## WHAT NEEDS TO BE DONE
From the records, return each line that has the word "leds" in it.

[Plain-text engineering files]
—————
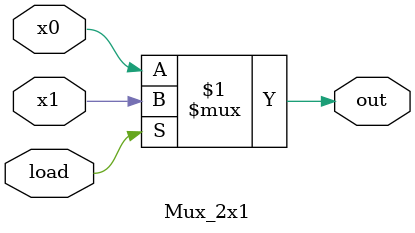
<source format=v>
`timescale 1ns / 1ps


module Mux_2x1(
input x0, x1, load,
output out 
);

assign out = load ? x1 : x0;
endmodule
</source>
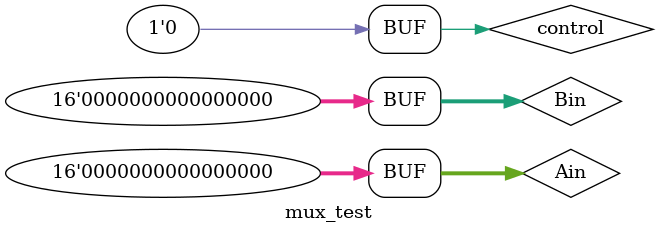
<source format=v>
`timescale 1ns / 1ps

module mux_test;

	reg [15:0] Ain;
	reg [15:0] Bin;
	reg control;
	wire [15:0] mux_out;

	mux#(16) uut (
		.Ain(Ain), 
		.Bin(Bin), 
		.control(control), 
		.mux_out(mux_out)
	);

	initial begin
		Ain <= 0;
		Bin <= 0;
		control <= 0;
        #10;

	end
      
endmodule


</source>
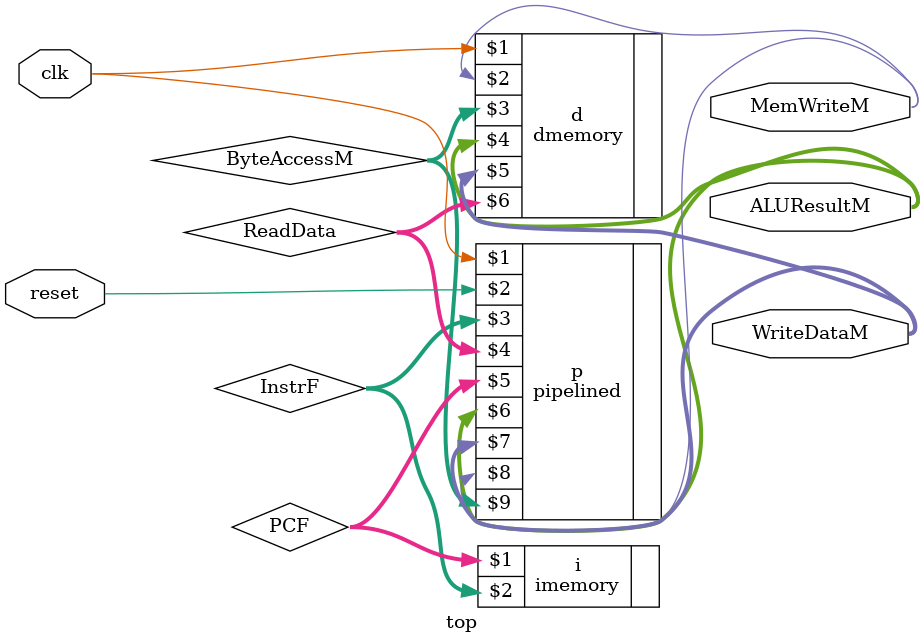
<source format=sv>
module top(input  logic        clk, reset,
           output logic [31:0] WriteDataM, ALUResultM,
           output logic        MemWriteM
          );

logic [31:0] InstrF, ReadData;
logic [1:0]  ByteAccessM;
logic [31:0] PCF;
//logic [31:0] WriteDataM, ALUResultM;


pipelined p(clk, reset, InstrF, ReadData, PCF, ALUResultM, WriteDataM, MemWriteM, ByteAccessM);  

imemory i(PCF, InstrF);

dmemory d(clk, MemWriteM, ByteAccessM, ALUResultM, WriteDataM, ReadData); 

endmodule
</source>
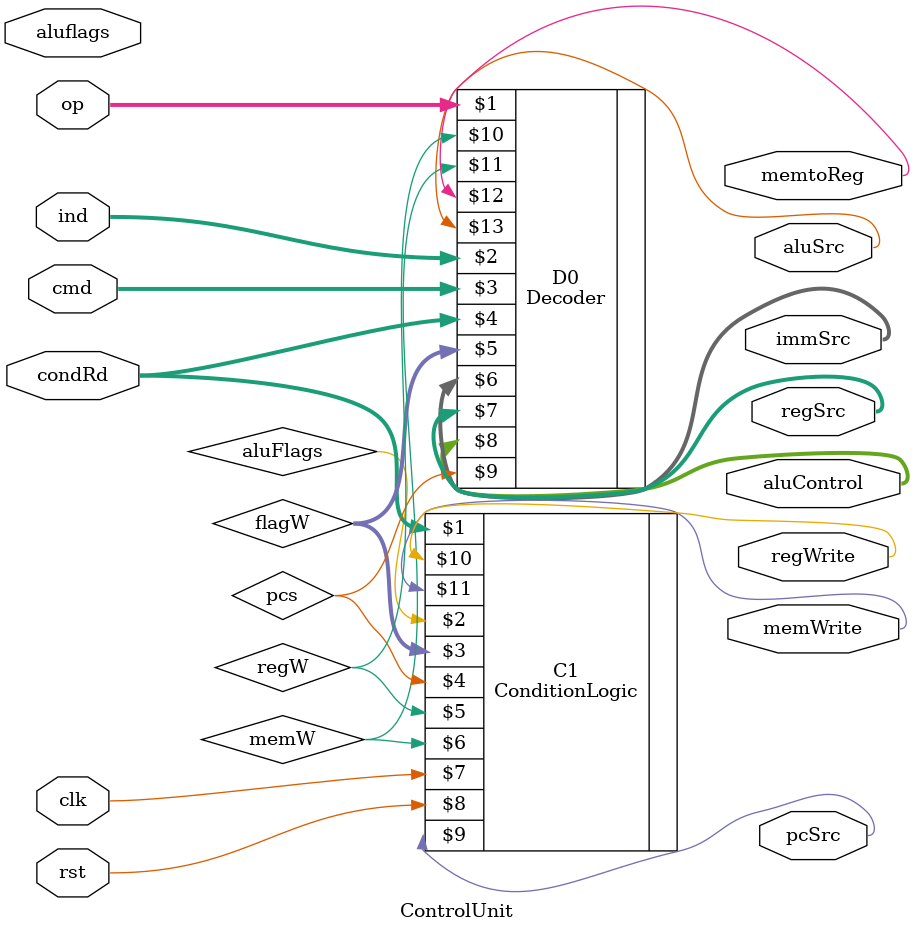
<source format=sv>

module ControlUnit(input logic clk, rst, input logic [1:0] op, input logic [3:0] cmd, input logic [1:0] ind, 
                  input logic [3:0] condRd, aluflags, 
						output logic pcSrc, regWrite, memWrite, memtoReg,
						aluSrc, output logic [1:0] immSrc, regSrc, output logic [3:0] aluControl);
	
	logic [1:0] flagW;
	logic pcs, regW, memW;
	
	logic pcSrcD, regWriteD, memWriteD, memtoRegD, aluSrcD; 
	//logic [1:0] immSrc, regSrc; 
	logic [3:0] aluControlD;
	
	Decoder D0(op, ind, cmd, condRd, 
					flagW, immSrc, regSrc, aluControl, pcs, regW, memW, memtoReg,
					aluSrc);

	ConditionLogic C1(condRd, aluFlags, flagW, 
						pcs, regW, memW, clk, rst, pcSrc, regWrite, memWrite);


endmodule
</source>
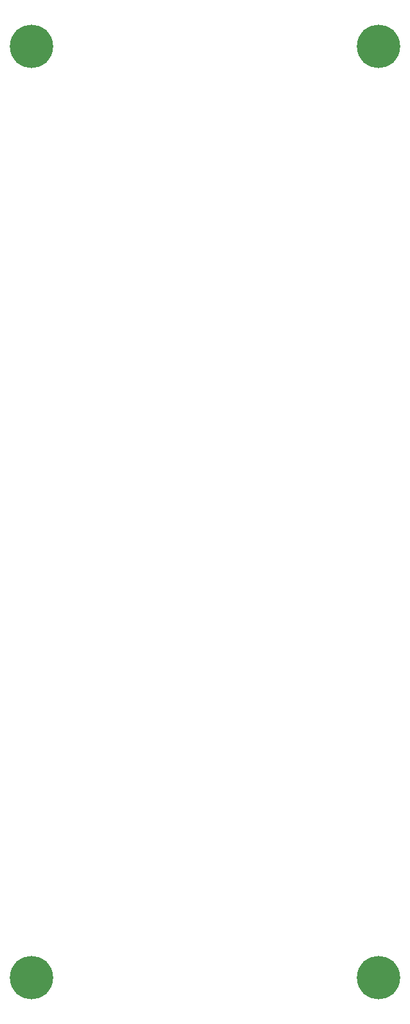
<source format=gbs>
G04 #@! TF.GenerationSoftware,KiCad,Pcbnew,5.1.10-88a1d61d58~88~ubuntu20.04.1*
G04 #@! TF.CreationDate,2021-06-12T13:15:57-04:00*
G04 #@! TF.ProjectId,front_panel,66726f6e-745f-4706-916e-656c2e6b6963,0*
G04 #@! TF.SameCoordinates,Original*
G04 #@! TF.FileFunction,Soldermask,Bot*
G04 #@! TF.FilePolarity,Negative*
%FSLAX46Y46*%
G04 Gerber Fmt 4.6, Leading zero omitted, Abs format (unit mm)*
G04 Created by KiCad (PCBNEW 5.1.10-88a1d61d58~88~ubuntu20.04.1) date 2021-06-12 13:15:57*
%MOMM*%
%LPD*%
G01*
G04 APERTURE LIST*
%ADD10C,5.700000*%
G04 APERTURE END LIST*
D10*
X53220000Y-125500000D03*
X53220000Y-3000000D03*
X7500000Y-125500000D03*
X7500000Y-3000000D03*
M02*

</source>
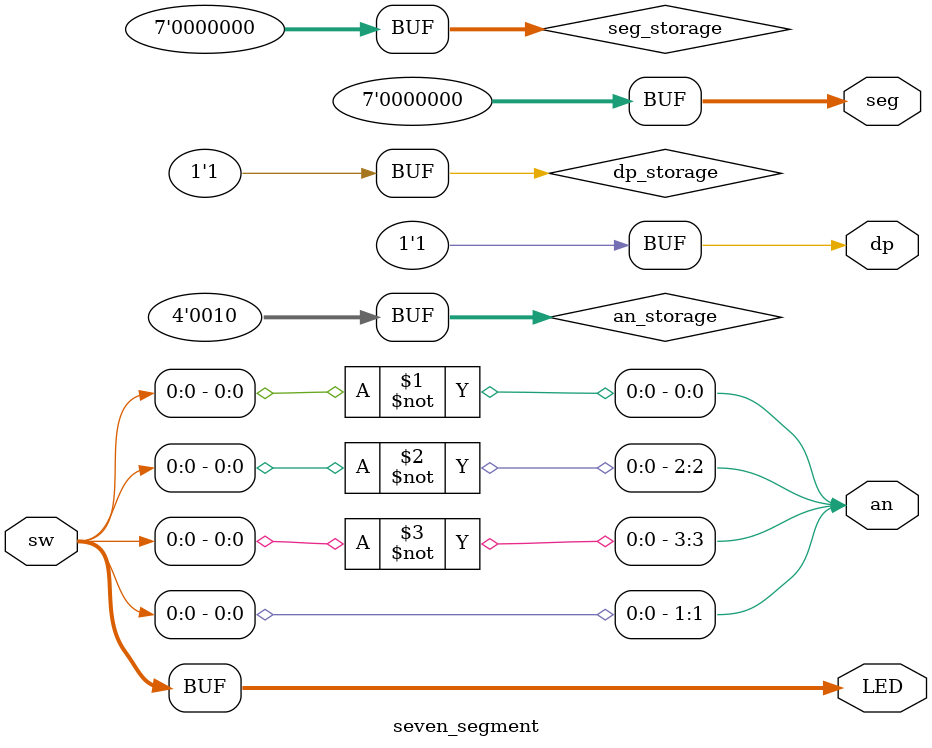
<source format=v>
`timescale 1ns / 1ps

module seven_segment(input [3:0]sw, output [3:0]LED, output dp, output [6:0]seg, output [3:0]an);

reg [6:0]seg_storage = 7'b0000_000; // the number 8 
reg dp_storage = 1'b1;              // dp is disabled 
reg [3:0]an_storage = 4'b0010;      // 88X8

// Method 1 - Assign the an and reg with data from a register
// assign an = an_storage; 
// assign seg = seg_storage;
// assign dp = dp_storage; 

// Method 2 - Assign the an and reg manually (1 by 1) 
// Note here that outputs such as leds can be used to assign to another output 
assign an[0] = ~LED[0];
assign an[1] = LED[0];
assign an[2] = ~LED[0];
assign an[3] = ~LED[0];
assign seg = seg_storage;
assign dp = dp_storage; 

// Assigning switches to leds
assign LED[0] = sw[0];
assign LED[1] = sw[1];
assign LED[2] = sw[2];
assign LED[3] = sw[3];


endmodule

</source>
—————
## EXERCISE ANSWER
// Note here that outputs such as leds can be used to assign to another output 
// Assigning switches to leds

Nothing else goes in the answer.